En mai 2015, AEC a publié un rapport sur la situation humanitaire et des droits de l’Homme dans la région de Diffa, dénonçant particulièrement les violations des droits de l’Homme consécutives à la proclamation de l’état d’urgence dans la région de Diffa dans le cadre de la lutte contre le groupe armé terroriste « Boko Haram ».

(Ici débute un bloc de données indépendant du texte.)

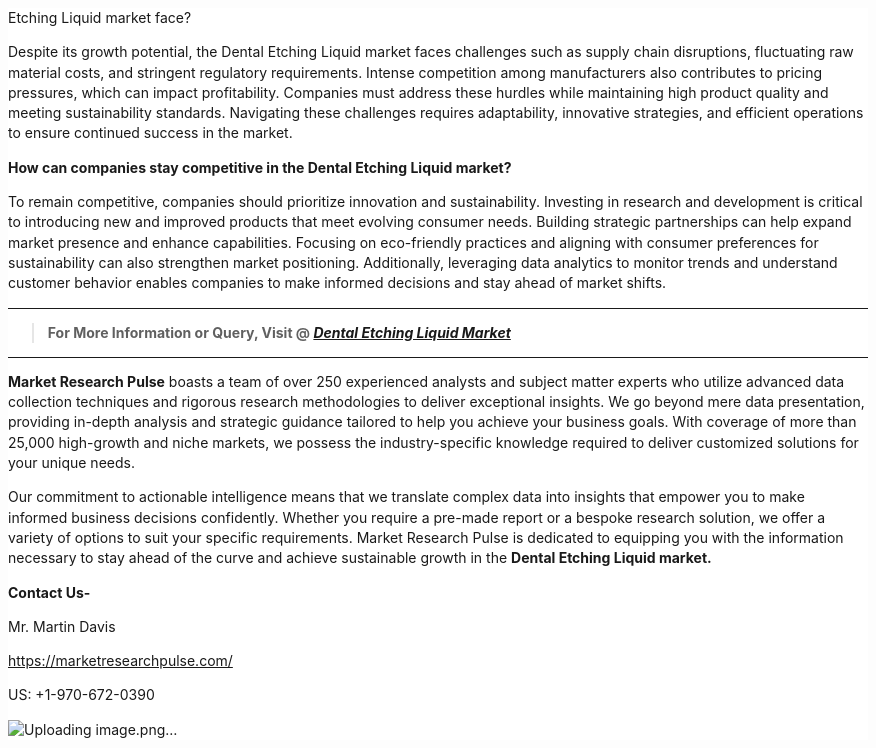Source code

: Etching Liquid market face?</strong></p><p>Despite its growth potential, the Dental Etching Liquid market faces challenges such as supply chain disruptions, fluctuating raw material costs, and stringent regulatory requirements. Intense competition among manufacturers also contributes to pricing pressures, which can impact profitability. Companies must address these hurdles while maintaining high product quality and meeting sustainability standards. Navigating these challenges requires adaptability, innovative strategies, and efficient operations to ensure continued success in the market.</p><p><strong>How can companies stay competitive in the Dental Etching Liquid market?</strong></p><p>To remain competitive, companies should prioritize innovation and sustainability. Investing in research and development is critical to introducing new and improved products that meet evolving consumer needs. Building strategic partnerships can help expand market presence and enhance capabilities. Focusing on eco-friendly practices and aligning with consumer preferences for sustainability can also strengthen market positioning. Additionally, leveraging data analytics to monitor trends and understand customer behavior enables companies to make informed decisions and stay ahead of market shifts.</p><hr /><blockquote><p><strong>For More Information or Query, Visit @&nbsp;<em><a href="https://marketresearchpulse.com/report/123883/dental-etching-liquid-market?utm_source=Linkedin&utm_medium=0116">Dental Etching Liquid Market</a></em></strong></p></blockquote><hr /><p><strong>Market Research Pulse</strong> boasts a team of over 250 experienced analysts and subject matter experts who utilize advanced data collection techniques and rigorous research methodologies to deliver exceptional insights. We go beyond mere data presentation, providing in-depth analysis and strategic guidance tailored to help you achieve your business goals. With coverage of more than 25,000 high-growth and niche markets, we possess the industry-specific knowledge required to deliver customized solutions for your unique needs.</p><p>Our commitment to actionable intelligence means that we translate complex data into insights that empower you to make informed business decisions confidently. Whether you require a pre-made report or a bespoke research solution, we offer a variety of options to suit your specific requirements. Market Research Pulse is dedicated to equipping you with the information necessary to stay ahead of the curve and achieve sustainable growth in the <strong>Dental Etching Liquid market.</strong></p><p><strong>Contact Us-</strong></p><p>Mr. Martin Davis</p><p>https://marketresearchpulse.com/</p><p>US: +1-970-672-0390</p>
![Uploading image.png…]()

L’Observatoire dénonce l’arrestation M. Moussa Tchangari, en ce qu’elle semble n’avoir pour seul but que de sanctionner ses activités de défense des droits de l’Homme, et prie les autorités du Niger de procéder à sa libération immédiate et inconditionnelle.

Actions requises :

L’Observatoire vous prie de bien vouloir écrire aux autorités nigériennes en leur demandant de :

I. Libérer immédiatement et inconditionnellement M. Moussa Tchangari car sa détention est arbitraire en ce qu’elle ne vise qu’à sanctionner ses activités de défense des droits de l’Homme ;

II. Garantir en toutes circonstances l’intégrité physique et psychologique de M. Moussa Tchangari et de l’ensemble des défenseurs des droits de l’Homme nigériens ;

III. Se conformer aux dispositions de la Déclaration sur les défenseurs des droits de l’Homme, adoptée par l’Assemblée générale des Nations unies le 9 décembre 1998, et plus particulièrement à son article 1 qui stipule que “chacun a le droit, individuellement ou en association avec d’autres, de promouvoir la protection et la réalisation de tous les droits de l’Homme et de toutes les libertés fondamentales aux niveaux national et international” et son article 12.2 qui prévoit que “l’Etat prend toutes les mesures nécessaires pour assurer que les autorités compétentes protègent toute personne, individuellement ou en association avec d’autres, de toute violence, menace, représailles, discrimination de facto ou de jure, pression ou autre action arbitraire dans le cadre de l’exercice légitime des droits visés dans la présente Déclaration” ;

IV. Plus généralement, se conformer aux dispositions de la Déclaration universelle des droits de l’Homme et instruments régionaux et internationaux relatifs aux droits de l’Homme ratifiés par le Niger.

Adresses :

· M. Issoufou Mahamadou, Président de la République du Niger, Tél. : +227 20 72 24 72, Fax : + 227 20 73 34 30
· M. Brigi Rafini, Premier Ministre, Cabinet du Premier Ministre BP 893 Niamey, Niger ; Tél : + 227 20 72 26 99, Fax : + 227 20 73 58 59
· M. Marou Amadou, Ministre de la Justice, Tél : +227 08 00 11 11Fax : +227 20 72 37 77
· M. Massaoudou Hassoumi, Ministre de l’Intérieur, Tél. :+227 20 32 32 62, Fax : + 227 20 72 21 76
· Mission permanente du Niger auprès de l’Union européenne, Fax : + 32 2 648 27 84
· Mission permanente du Niger auprès des Nations unies à Genève, 23 Avenue de France, 1202 Genève, Suisse. Tél : +41 22 979 24 50 – Fax : +41 22 979 24 51

Prière d’écrire également aux représentations diplomatiques du Niger dans vos pays respectifs.